Editor’s note: An earlier version of this story contained a quotation by Mr. Cox that drew an objection from Mr. Steyer’s lawyers. They sent us a letter contending that the quotation could be interpreted as asserting that Mr. Steyer ‘made political contributions in exchange for influence, access or favors, which is unethical and/or unlawful.’ The Daily Caller News Foundation did not intend to make, and does not make, any such assertion. We have retracted the words that Mr. Steyer’s lawyers contended gave rise to such an implication. Mr. Steyer’s lawyers state that he “has never contributed a penny to one of Eric Schneiderman’s campaigns, nor has he contributed to any organization known to be affiliated with Attorney General Schneiderman.” His lawyers have not claimed that the article was factually inaccurate in any other respect. TheDCNF does not retract its contention that the public is entitled to access to Mr. Schneiderman’s communications, and those of his staff, with wealthy donors such as Mr. Steyer, and environmentalist groups, including those funded by or associated with Mr. Steyer.
The head of New York’s Republican Party believes Attorney General Eric Schneiderman’s ExxonMobil investigation is a “political cause” in search of a legal case.
Schneiderman has lived in a “far left, progressive bubble” so long that he does not know what it means to be a professional attorney general, Ed Cox, the head of the Empire State’s Republican Party, told The Daily Caller News Foundation.
Cox was referring to the New York AG’s recent probe against Exxon, as well as Schneiderman’s plans to target President Donald Trump over his supposed civil rights violations. He also suggested the lawman’s Exxon crusades are distracting him from other, more important matters, such as pursuing “actual criminals.”
Schneiderman began his anti-Exxon campaign in 2016, “demanding extensive financial records, emails and other documents” from the oil producer dating all the way back to the 1970s. Several other attorneys general joined in the fray, including fellow Democratic Massachusetts Attorney General Maura Healey.

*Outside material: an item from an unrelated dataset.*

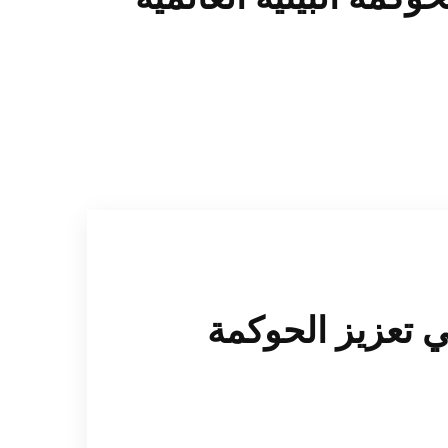
ي تعزيز الحوكمة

Many of the AG’s who initially jumped on board the fact-finding mission ultimately bailed as news reports showed Schneiderman’s cause might be political in nature.
Conservative legal group Energy & Environmental Legal Institute released internal emails between AGs in March, 2016 suggesting the anti-Exxon ranks were frayed, namely because of the New York lawman’s behavior.
One email indicates some attorneys general offices asked Schneiderman to back off going after Exxon. They were also critical of his effort to bring Exxon and the others up on racketeering charges.
“It’s a political cause in search of a case,” he said, referring to the AG’s yearlong mission to unearth documents showing Exxon deliberately hid knowledge about climate change from the public.
Cox also suggested wealthy environmentalist groups are likely behind the probes, referring to speculation that billionaire eco-activist Steyer is goading the Democrat into chasing down Exxon.
He has raked in a treasure trove of cash from the likes of billionaire financier George Soros and his family, who have shoveled $251,000 into Schneiderman’s political war chest since 2006. Soros himself has given the New York attorney general $64,500, while his sons and daughter-in-law donated the rest.
Schneiderman’s move to block public requests for his emails has only added fuel to the fire that the investigation is mostly political. He continues to stonewall attempts to obtain emails between his office and wealthy donors such as Rockefeller Brothers Fund, Rockefeller Family Fund, and Steyer.
Cox’s comments also come on the heels of revelations that the attorney general’s staff has used private email channels to conduct his legal work.
Discoveries show that Lem Srolovic, the assistant attorney general at the New York Attorney General’s Office, used his personal email account in 2012 to prepare for a meeting with various environmental organizations, according to documents obtained by TheDCNF on March 22.
“The real issue is this has all the earmarks of a political witch–hunt in the form of a dragnet,” Cox said.